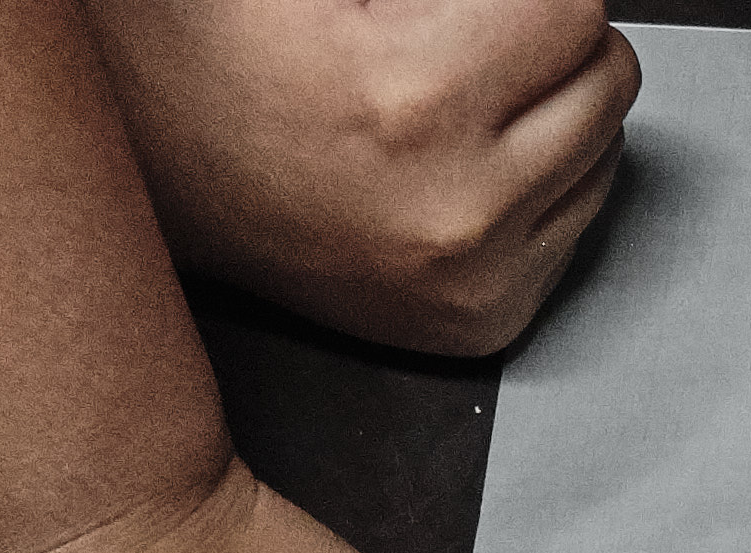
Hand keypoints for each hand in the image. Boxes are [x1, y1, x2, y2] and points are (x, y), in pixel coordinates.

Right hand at [83, 0, 640, 355]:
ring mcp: (467, 282)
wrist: (143, 157)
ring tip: (445, 95)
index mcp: (414, 103)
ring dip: (548, 104)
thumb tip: (541, 1)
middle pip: (607, 76)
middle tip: (452, 36)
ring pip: (604, 149)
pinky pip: (577, 222)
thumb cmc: (207, 50)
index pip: (574, 7)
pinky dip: (537, 178)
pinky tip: (452, 157)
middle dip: (542, 36)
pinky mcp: (474, 323)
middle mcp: (452, 212)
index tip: (466, 3)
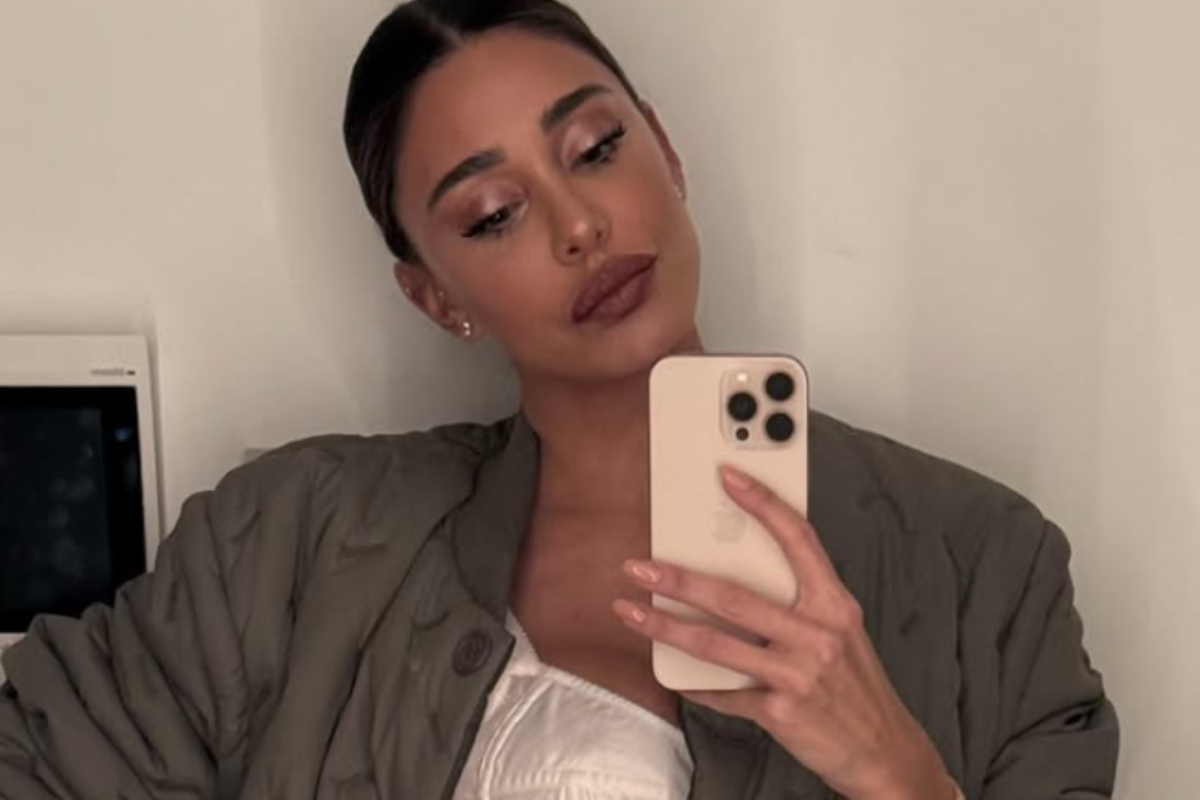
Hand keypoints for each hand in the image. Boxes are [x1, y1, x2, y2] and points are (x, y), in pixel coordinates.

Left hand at [613, 465, 956, 799]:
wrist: (884, 749)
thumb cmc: (853, 682)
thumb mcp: (841, 631)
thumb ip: (798, 601)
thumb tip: (736, 569)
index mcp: (833, 604)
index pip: (799, 539)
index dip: (764, 504)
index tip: (728, 476)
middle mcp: (817, 634)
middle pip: (735, 597)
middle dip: (679, 579)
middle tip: (640, 567)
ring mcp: (798, 674)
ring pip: (716, 645)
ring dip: (665, 628)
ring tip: (631, 612)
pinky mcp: (781, 712)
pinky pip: (724, 694)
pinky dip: (695, 685)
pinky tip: (672, 674)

.....

** What needs to be done **
Nothing but the lines from the one holding "thumb tip: (541, 1)" through the final line of the records above belongs in the answer, each retyped exactly; omit the pictures.

** The answer **
thumb tip: (541, 1)
middle pip: (607, 76)
middle tip: (452, 36)
ring pip: (604, 149)
pinky pip: (577, 222)
thumb cmc: (207, 50)
index pip: (574, 7)
pinky dip: (537, 178)
pinky tip: (452, 157)
middle dip: (542, 36)
pinky mcp: (474, 323)
middle mcp: (452, 212)
index tip: (466, 3)
Hand keypoints for each hand in the image. Boxes are [x1, y1, x2, y2] and points are (x, y), in pixel coordinates.

Left hand at [613, 465, 956, 799]:
wrist: (884, 749)
thumb cmc: (853, 682)
thumb mcp: (841, 631)
thumb ip: (798, 601)
thumb tip: (736, 569)
index mcp: (833, 604)
index pip: (799, 539)
index dip: (764, 504)
index tip: (728, 476)
middle mcp: (817, 634)
middle pip: (735, 597)
middle dip: (679, 579)
middle tip: (640, 567)
ring mcp: (798, 674)
ring pip: (716, 645)
ring dip: (665, 628)
ring tip: (631, 612)
pinky mcp: (781, 712)
pinky pip: (724, 694)
pinky dip: (695, 685)
pinky tip: (672, 674)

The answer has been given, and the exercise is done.